(Layout annotation records)

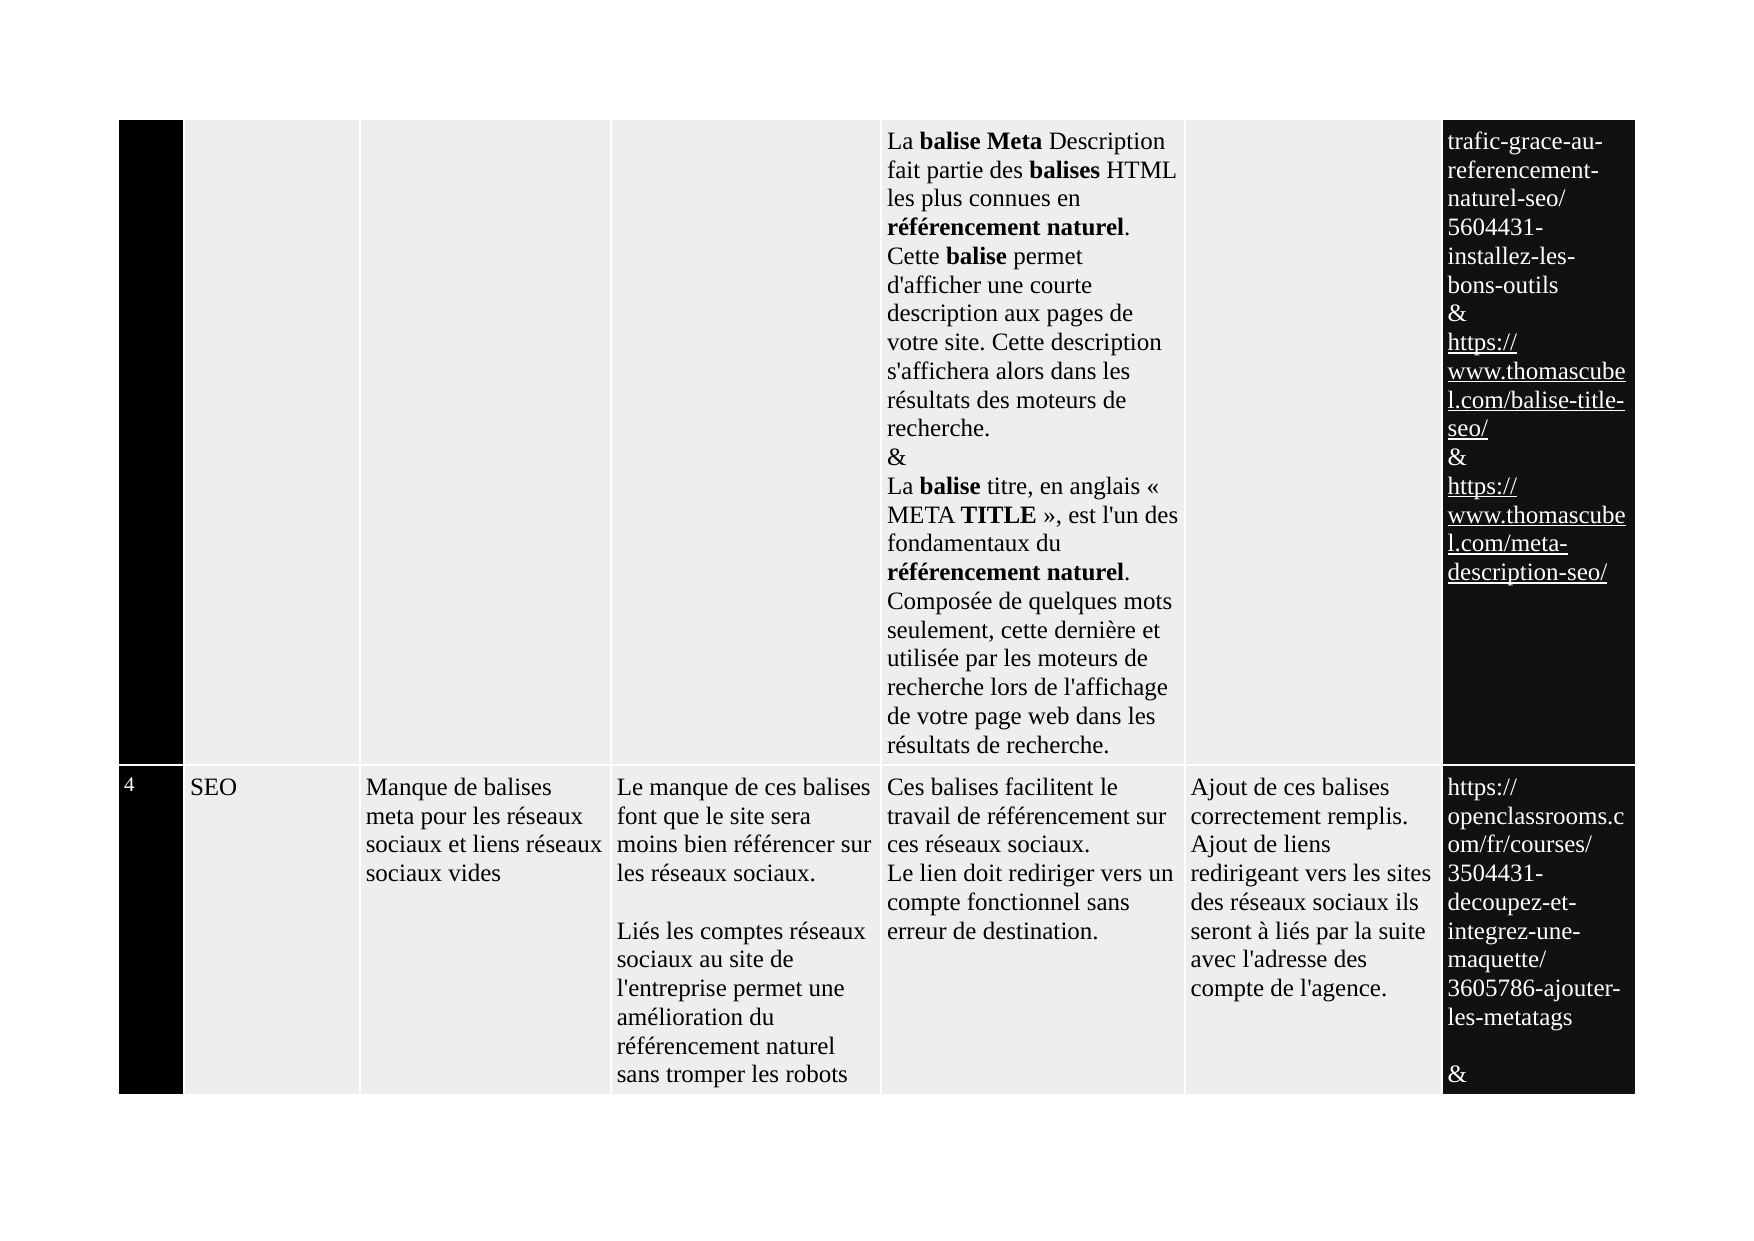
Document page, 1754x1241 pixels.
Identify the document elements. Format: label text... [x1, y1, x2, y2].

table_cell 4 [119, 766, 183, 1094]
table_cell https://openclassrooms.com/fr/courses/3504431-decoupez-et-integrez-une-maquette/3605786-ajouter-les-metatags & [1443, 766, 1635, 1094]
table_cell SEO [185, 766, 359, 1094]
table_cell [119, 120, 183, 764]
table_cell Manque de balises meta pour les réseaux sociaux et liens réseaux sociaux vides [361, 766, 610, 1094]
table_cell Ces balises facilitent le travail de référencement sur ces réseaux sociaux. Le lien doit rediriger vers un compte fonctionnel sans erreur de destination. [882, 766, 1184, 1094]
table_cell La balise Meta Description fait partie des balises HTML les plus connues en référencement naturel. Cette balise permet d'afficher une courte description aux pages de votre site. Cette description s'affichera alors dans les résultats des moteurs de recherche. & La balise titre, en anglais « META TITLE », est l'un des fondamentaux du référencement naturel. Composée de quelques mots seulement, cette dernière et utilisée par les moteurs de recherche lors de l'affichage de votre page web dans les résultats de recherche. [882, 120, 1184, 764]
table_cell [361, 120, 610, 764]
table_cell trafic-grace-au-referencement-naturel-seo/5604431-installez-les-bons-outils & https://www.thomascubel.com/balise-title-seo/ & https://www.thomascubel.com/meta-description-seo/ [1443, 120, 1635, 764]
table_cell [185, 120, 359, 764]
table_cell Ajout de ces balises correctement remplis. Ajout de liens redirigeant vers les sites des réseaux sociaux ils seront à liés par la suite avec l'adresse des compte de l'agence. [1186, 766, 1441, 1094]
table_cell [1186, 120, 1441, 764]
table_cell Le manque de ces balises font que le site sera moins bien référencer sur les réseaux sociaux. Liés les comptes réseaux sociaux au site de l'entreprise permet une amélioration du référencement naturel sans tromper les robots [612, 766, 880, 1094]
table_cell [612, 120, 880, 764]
--
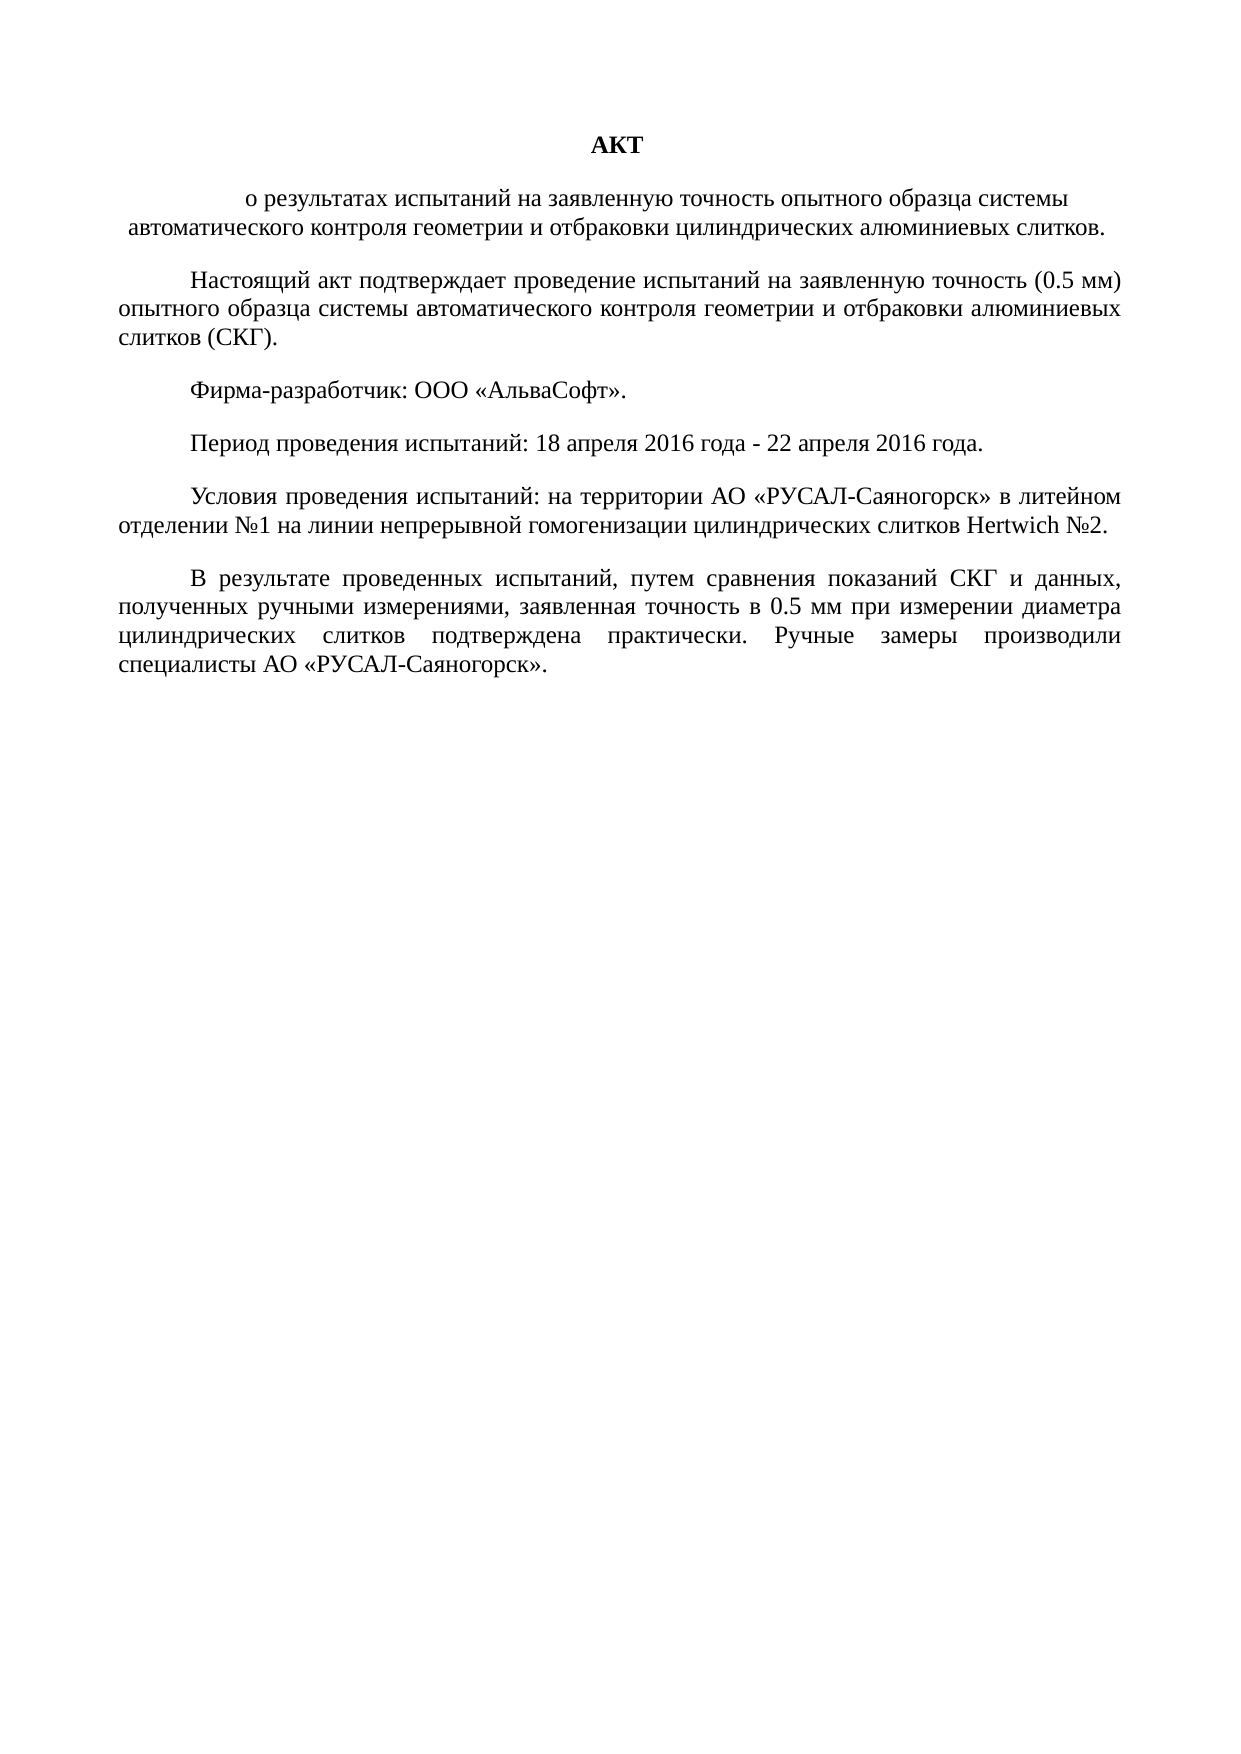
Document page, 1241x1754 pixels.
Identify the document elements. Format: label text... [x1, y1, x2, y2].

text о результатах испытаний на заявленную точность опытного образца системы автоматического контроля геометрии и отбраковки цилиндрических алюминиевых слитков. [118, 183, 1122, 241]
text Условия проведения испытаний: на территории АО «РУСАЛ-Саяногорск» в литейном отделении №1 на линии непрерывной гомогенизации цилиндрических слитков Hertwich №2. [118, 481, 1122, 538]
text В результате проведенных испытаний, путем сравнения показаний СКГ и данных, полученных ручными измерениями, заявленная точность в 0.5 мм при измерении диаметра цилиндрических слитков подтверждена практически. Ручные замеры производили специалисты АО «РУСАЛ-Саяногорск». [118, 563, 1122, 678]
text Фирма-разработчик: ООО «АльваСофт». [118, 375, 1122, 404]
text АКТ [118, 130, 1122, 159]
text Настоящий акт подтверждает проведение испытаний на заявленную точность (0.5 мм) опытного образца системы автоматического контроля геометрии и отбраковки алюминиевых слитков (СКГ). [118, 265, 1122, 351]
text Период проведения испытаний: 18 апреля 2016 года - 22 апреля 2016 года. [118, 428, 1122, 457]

What is required: Update the records starting at the line that contains "text о результатах" and ending after the line that contains "text АКТ [118, 130, 1122, 159]": change every "слитков" to "заготовок" and leave all other text unchanged. Output only those lines.

Expected output:
text о результатах испытаний на заявленную точность опытного образца системы автоматического контроля геометрии и отбраковки цилиндрических алюминиевых заготовок. [118, 183, 1122, 241]
text Условия проведения испытаний: на территории АО «РУСАЛ-Саяногорск» в литейном отделении №1 на линии непрерывной гомогенизации цилиндрических заготовок Hertwich №2. [118, 481, 1122, 538]
text В результате проведенных испытаний, путем сравнения показаний СКГ и данных, полученных ручными измерениями, заявленная точность в 0.5 мм при измерении диаметра цилиндрических заготовок подтверждена практически. Ручные замеры производили специалисты АО «РУСАЛ-Саяногорск». [118, 563, 1122, 678]
text Фирма-разработчик: ООО «АльваСофт». [118, 375, 1122, 404]
text АКТ [118, 130, 1122, 159]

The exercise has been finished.